Наполеона взяли быстрее. Его магия рассеялась. Прусская армия Блюхера, усиленная русским экспедиционным корпусом (да, Александр оставил в Европе «ограниченный контингент»), перехватила его еще до Ватерлоо.
Это был не бой, а полицейская операция.
Вечер 31 декабря 1815 года.
Я сидел один в мастерской. За окном шел снег, укрывая Петербург белым саваном. В печке догорали угли.
Я открыл черную тетрадь.
Страница была исписана.
'Война изменена. Мы сломали хребет классической стратегии. Россия — гегемон континента. Сильнейшая армия, передовая промышленность (в зародыше, но всё же).
Мы сберегли людей. Сотни тысяч.
Но у каждой медали есть оборотная сторона.
Победителей не судят, но победители часто слепнут от собственного величия.
Дворянство уверено в своей исключительности.
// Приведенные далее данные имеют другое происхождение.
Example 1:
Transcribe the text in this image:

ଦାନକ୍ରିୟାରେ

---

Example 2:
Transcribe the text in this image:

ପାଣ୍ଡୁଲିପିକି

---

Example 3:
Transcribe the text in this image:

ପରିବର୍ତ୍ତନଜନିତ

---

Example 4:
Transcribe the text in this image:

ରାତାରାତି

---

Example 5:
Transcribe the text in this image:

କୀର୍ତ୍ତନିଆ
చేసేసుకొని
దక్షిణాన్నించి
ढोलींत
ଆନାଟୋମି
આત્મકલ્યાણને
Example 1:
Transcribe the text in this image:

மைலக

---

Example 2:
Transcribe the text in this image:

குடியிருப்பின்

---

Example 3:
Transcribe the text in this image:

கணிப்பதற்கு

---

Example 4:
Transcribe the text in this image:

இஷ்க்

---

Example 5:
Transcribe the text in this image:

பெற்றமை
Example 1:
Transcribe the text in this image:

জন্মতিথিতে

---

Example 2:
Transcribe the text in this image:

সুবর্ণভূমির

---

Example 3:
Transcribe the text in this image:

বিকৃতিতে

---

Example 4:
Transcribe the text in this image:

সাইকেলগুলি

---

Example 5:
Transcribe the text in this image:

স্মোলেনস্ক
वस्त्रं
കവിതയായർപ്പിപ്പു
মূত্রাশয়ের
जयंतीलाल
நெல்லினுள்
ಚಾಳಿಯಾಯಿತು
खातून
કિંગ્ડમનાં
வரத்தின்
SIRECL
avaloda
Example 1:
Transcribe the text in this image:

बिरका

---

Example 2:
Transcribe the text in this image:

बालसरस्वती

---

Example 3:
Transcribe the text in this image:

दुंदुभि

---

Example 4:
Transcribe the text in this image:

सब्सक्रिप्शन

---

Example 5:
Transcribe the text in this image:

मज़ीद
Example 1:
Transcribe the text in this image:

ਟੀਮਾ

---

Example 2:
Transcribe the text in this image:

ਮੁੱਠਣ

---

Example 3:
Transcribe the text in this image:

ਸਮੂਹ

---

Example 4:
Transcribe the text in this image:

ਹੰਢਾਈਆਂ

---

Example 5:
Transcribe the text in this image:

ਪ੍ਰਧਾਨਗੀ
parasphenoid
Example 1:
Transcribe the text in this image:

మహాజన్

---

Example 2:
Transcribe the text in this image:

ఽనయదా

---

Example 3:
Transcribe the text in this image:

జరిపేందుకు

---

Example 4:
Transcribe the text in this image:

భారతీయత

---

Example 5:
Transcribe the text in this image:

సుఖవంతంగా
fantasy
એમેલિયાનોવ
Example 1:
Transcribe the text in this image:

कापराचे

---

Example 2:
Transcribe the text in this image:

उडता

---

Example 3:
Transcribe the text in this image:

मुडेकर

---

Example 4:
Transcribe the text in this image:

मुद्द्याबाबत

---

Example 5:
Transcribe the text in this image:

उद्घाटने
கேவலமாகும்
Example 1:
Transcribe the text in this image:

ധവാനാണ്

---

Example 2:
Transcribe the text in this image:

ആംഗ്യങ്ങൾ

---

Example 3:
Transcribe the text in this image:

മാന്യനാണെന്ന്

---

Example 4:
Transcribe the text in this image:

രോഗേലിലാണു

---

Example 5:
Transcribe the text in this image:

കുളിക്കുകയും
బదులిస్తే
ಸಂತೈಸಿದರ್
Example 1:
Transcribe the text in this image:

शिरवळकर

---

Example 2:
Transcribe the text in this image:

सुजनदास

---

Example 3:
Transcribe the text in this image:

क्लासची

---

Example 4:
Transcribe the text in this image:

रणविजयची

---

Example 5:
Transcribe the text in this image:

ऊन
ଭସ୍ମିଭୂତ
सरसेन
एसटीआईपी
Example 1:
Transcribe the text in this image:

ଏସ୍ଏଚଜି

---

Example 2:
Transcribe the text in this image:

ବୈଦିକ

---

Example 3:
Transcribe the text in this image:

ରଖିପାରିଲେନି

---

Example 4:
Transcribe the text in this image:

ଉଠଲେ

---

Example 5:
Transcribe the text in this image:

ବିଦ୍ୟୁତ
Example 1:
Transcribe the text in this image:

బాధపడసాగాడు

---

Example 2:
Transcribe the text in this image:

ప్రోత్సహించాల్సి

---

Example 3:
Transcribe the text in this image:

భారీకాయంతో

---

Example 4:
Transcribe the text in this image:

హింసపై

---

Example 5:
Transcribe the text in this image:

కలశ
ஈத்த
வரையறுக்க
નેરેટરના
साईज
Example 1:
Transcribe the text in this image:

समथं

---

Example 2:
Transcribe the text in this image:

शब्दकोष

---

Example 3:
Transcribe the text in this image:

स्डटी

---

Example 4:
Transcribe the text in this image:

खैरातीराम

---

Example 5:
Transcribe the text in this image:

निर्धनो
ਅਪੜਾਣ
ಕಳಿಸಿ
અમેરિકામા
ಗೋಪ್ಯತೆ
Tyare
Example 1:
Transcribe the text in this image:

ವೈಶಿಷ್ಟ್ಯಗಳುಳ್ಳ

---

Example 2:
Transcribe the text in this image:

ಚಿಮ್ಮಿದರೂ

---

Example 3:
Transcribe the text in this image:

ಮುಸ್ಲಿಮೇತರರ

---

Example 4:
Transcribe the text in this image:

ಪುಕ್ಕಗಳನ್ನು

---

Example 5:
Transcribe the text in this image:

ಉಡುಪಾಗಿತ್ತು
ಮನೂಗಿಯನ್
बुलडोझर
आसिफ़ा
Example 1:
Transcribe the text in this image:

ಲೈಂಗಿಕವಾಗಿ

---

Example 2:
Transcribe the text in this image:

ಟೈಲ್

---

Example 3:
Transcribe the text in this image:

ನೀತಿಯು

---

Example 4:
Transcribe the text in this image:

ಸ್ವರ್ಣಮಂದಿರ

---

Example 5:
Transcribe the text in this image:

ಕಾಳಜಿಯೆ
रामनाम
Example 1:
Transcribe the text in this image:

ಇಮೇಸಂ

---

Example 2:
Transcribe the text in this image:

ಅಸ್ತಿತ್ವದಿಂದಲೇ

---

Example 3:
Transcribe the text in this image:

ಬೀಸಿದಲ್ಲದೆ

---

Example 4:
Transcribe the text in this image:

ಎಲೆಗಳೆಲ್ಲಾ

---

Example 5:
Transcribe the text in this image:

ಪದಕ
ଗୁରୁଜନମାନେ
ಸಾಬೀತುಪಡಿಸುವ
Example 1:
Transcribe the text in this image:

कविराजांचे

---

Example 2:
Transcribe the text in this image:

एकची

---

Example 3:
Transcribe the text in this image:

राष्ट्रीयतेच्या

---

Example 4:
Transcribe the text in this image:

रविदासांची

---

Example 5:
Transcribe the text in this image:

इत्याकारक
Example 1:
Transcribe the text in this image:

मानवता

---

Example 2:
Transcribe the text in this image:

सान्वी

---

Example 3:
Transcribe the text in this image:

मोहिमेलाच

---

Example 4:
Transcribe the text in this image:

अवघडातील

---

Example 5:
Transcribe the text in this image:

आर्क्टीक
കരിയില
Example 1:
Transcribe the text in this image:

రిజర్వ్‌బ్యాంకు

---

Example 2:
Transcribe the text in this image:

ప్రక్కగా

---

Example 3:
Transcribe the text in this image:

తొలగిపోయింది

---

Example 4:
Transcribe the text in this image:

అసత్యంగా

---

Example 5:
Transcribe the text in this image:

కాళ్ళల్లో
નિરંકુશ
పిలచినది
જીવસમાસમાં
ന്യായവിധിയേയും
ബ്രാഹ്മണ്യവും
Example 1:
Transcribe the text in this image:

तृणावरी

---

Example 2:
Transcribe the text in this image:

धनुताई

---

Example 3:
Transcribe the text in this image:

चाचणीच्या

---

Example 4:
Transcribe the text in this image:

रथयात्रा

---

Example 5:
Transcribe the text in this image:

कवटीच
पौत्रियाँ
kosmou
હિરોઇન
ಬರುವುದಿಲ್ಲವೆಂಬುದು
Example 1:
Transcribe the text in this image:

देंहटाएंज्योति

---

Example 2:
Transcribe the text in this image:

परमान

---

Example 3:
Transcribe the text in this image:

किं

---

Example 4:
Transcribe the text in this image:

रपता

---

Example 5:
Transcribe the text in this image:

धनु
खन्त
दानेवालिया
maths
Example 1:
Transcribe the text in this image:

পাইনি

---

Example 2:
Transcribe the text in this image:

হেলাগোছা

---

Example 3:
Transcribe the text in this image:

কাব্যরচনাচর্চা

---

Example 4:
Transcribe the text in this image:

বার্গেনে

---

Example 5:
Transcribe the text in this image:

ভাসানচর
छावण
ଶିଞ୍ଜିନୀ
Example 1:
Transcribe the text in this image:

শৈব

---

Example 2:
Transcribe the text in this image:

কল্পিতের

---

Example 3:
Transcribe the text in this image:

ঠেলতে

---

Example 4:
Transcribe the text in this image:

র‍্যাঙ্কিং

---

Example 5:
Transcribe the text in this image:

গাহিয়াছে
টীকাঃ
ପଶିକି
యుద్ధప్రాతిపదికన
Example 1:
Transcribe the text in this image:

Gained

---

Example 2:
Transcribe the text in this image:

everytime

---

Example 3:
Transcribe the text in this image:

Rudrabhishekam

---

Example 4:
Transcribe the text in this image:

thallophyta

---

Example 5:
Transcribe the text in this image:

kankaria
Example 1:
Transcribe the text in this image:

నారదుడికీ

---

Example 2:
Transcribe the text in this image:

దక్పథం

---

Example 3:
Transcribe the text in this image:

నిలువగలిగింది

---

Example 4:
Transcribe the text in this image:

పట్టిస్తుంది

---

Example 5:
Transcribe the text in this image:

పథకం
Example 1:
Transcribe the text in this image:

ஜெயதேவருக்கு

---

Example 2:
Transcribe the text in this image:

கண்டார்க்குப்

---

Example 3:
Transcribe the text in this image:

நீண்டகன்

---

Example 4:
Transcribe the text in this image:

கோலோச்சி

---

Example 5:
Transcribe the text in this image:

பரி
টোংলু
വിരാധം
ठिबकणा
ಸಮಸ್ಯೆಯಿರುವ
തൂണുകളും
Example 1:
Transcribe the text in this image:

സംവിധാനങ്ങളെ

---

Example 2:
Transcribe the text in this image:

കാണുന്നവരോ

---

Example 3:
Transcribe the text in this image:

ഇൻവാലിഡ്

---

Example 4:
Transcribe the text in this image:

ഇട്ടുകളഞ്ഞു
Офицеры-декабристы видят, что реформы возможны (мы же реформировали армию!), и будут требовать конституции.
Николай поверил в силу «железной руки» и технологий. Он станет не «Палкиным», но «Инженером». И я боюсь, что Инженер может построить клетку куда более прочную и страшную, чем Палкин.
И главное. Европа напугана. Мы стали слишком сильными. Коалиция против России начнет складываться не в 50-е годы, в Крымскую, а уже завтра.
Я боюсь, что за эту победу заплатит не это поколение, а следующее. Кровью в окопах какой-нибудь новой, еще более технологичной войны'.
Я закрыл тетрадь.
Дверь скрипнула. Вошел Николай. Он был в парадном мундире, с двумя бокалами шампанского в руке.
— С Новым годом, Макс! — он улыбался, но глаза были серьезными. — Что пишешь?
— Планы на пятилетку, — усмехнулся я.
— Хорошо. Планы нам нужны.
Мы чокнулись. Звон стекла потонул в бое курантов, доносившемся со Спасской башни Кремля… нет, из Петропавловской крепости.
Мир изменился. И мы были теми, кто повернул стрелку.